Top of Supplied material

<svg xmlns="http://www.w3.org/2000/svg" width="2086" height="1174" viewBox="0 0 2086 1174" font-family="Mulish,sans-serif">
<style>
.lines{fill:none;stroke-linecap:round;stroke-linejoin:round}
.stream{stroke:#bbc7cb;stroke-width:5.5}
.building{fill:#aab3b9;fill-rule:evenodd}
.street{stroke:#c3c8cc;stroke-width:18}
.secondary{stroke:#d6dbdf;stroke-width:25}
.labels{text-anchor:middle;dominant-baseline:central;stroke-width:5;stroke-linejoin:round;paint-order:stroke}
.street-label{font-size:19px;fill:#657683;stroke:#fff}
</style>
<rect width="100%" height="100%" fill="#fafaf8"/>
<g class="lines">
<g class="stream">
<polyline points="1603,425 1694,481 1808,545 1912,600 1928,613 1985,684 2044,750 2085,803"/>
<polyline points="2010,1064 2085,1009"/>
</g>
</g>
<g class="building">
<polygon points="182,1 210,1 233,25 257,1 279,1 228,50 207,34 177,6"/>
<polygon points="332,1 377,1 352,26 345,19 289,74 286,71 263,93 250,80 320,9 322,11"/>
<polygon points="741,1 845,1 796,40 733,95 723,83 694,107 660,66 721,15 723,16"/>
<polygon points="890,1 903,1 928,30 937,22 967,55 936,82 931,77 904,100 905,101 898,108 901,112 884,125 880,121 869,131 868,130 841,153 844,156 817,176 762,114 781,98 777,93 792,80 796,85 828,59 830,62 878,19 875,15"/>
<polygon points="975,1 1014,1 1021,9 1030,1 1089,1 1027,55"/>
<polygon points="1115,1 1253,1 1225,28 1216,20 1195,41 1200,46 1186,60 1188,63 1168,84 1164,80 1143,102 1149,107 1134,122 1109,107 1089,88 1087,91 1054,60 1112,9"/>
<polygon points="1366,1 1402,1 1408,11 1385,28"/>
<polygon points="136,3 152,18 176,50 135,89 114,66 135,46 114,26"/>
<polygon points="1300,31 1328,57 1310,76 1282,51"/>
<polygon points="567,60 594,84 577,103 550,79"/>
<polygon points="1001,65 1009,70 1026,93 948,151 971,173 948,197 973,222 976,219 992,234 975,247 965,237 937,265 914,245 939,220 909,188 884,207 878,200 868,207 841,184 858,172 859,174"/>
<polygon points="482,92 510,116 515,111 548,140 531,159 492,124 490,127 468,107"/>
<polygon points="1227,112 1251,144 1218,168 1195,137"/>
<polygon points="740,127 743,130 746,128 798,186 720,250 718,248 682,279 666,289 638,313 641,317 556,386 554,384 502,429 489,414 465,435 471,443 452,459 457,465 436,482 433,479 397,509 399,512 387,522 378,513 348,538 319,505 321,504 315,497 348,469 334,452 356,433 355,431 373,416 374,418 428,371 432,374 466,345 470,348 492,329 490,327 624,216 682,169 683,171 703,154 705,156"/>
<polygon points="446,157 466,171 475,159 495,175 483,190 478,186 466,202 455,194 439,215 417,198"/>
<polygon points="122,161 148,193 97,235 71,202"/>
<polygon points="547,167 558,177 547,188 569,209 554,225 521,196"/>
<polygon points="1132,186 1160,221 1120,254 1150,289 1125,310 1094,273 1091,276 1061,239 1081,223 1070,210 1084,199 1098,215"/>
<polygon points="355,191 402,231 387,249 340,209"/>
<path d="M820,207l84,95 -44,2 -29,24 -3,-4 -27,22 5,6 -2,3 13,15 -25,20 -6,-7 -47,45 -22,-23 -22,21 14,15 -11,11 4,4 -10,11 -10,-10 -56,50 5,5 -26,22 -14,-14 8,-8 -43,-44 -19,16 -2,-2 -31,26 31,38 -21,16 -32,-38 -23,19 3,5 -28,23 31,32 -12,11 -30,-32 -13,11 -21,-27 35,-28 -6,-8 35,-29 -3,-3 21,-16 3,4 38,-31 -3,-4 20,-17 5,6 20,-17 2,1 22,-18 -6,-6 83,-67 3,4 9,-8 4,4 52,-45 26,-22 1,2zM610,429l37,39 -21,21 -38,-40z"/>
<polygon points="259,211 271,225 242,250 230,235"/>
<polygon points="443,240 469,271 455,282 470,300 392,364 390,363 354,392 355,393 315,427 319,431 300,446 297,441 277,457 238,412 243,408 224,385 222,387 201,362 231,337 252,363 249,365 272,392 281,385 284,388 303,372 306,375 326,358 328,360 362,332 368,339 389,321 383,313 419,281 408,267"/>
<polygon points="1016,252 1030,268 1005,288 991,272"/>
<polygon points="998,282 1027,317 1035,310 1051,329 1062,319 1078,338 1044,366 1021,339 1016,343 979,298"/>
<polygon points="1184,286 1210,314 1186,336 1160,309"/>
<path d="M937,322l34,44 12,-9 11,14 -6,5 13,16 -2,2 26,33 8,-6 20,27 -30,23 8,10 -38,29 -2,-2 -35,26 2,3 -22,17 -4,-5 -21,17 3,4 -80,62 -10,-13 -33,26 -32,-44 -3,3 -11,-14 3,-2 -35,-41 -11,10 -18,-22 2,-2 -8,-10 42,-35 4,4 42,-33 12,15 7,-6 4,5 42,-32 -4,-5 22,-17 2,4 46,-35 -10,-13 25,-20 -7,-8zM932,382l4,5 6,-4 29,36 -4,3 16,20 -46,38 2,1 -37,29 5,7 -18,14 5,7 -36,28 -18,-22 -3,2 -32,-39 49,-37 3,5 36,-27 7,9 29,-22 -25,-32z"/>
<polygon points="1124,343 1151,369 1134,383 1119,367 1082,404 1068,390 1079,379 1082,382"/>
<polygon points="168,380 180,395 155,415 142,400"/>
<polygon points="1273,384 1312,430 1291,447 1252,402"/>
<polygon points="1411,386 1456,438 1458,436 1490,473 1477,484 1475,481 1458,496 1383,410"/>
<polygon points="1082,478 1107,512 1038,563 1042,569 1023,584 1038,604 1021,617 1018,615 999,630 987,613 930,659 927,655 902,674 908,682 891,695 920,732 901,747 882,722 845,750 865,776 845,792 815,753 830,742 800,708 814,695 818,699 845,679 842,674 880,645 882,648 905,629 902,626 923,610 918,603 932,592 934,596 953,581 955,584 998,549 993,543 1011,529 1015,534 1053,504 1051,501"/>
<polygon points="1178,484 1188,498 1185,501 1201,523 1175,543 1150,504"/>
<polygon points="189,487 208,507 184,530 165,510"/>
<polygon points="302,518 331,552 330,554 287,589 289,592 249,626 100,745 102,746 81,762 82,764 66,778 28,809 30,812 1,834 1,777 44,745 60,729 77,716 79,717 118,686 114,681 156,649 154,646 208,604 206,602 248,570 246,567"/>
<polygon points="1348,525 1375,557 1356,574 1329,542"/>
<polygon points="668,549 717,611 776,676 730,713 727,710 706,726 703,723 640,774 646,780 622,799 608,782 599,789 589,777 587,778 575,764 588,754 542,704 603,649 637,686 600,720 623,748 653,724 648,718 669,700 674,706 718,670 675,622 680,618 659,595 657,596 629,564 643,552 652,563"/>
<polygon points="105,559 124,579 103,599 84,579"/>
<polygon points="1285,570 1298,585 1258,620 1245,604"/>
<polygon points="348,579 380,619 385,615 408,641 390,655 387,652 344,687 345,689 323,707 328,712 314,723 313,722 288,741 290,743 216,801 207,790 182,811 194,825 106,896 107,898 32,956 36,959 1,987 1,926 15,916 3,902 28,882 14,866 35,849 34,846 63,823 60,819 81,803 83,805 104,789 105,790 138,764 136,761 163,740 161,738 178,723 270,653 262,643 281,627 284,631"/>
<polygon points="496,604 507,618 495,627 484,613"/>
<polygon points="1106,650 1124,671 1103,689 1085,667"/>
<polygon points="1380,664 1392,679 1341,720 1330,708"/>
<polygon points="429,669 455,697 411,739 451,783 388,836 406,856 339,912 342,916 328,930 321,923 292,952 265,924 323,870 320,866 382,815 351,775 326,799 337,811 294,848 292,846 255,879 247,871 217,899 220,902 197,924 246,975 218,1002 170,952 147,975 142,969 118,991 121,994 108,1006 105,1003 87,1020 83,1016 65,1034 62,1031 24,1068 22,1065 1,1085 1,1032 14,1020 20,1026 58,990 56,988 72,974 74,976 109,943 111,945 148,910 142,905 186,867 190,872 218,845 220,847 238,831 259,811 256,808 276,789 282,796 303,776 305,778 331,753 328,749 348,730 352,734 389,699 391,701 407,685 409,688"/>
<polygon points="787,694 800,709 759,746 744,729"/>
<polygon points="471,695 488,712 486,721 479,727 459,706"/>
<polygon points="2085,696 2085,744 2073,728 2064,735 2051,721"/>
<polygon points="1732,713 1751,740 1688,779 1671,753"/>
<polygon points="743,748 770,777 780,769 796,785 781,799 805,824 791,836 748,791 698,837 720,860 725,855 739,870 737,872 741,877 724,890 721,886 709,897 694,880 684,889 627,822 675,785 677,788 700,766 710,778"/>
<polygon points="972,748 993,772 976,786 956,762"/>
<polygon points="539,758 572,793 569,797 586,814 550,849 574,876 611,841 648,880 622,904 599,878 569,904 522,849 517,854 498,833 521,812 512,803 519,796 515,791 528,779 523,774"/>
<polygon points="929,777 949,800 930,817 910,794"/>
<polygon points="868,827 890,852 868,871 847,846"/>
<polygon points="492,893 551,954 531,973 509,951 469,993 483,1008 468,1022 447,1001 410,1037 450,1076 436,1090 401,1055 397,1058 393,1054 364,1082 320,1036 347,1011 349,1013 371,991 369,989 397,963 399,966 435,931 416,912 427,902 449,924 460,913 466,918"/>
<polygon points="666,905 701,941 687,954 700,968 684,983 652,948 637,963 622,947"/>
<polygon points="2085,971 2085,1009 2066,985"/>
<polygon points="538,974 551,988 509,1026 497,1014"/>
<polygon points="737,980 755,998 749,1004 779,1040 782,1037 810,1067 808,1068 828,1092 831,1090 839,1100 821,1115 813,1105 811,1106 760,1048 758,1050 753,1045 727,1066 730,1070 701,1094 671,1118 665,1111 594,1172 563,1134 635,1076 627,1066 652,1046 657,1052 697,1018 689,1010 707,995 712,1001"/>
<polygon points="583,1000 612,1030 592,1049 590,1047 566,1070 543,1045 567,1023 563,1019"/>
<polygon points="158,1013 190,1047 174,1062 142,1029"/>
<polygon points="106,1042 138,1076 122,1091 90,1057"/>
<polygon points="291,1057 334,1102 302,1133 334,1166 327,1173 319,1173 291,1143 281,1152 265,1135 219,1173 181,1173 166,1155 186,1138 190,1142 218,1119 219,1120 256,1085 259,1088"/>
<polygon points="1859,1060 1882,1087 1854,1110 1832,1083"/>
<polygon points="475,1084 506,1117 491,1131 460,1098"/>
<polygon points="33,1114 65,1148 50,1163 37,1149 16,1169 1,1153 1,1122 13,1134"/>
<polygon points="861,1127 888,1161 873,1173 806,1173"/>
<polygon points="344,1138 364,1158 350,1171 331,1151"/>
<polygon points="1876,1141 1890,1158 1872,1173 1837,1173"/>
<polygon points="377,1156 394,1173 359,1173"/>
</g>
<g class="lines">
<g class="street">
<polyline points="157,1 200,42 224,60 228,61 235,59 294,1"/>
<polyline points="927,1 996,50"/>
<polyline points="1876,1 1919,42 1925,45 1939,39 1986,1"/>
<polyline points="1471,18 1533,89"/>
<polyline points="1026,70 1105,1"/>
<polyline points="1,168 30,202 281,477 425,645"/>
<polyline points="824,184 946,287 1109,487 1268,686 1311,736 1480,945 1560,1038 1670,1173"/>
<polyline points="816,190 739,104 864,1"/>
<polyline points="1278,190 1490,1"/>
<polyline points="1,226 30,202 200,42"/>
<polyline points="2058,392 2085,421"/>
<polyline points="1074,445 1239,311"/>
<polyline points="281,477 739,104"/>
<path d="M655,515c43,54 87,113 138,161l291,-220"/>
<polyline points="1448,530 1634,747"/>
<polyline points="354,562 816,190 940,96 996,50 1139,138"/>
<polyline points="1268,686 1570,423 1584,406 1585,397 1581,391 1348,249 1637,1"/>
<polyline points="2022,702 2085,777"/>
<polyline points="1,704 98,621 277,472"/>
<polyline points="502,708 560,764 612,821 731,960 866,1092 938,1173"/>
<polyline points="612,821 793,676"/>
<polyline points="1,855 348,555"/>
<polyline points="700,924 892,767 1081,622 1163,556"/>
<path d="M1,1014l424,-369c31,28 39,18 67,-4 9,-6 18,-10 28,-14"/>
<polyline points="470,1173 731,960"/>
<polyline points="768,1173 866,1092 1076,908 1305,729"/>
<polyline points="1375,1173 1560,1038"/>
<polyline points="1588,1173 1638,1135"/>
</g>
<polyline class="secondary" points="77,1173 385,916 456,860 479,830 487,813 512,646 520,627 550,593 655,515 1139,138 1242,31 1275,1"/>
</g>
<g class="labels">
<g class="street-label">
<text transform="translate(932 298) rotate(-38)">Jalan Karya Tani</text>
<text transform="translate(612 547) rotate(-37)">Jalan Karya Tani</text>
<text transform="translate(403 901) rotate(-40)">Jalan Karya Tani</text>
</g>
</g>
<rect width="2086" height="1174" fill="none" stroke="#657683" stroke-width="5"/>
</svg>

Bottom of Supplied material

Requirement:
Print exactly, and only, the lines from the line containing "200,42 224,60 228,61" through the final line of the records, both included.

Answer to the problem:
<polyline points="157,1 200,42 224,60 228,61 235,59 294,1"/>
<polyline points="927,1 996,50"/>
<polyline points="1876,1 1919,42 1925,45 1939,39 1986,1"/>
<polyline points="1471,18 1533,89"/>
<polyline points="1026,70 1105,1"/>
<polyline points="1,168 30,202 281,477 425,645"/>
<polyline points="824,184 946,287 1109,487 1268,686 1311,736 1480,945 1560,1038 1670,1173"/>
<polyline points="816,190 739,104 864,1"/>
<polyline points="1278,190 1490,1"/>
<polyline points="1,226 30,202 200,42"/>
<polyline points="2058,392 2085,421"/>
<polyline points="1074,445 1239,311"/>
<polyline points="281,477 739,104"/>
<path d="M655,515c43,54 87,113 138,161l291,-220"/>
<polyline points="1448,530 1634,747"/>
<polyline points="354,562 816,190 940,96 996,50 1139,138"/>
<polyline points="1268,686 1570,423 1584,406 1585,397 1581,391 1348,249 1637,1"/>
<polyline points="2022,702 2085,777"/>
<polyline points="1,704 98,621 277,472"/>
<polyline points="502,708 560,764 612,821 731,960 866,1092 938,1173"/>
<polyline points="612,821 793,676"/>
<polyline points="1,855 348,555"/>
<polyline points="700,924 892,767 1081,622 1163,556"/>
<path d="M1,1014l424,-369c31,28 39,18 67,-4 9,-6 18,-10 28,-14"/>
<polyline points="470,1173 731,960"/>
<polyline points="768,1173 866,1092 1076,908 1305,729"/>
<polyline points="1375,1173 1560,1038"/>
<polyline points="1588,1173 1638,1135"/>
</g>
<polyline class="secondary" points="77,1173 385,916 456,860 479,830 487,813 512,646 520,627 550,593 655,515 1139,138 1242,31 1275,1"/>
</g>
<g class="labels">
<g class="street-label">
<text transform="translate(932 298) rotate(-38)">Jalan Karya Tani</text>
<text transform="translate(612 547) rotate(-37)">Jalan Karya Tani</text>
<text transform="translate(403 901) rotate(-40)">Jalan Karya Tani</text>
</g>
</g>
<rect width="2086" height="1174" fill="none" stroke="#657683" stroke-width="5"/>
</svg>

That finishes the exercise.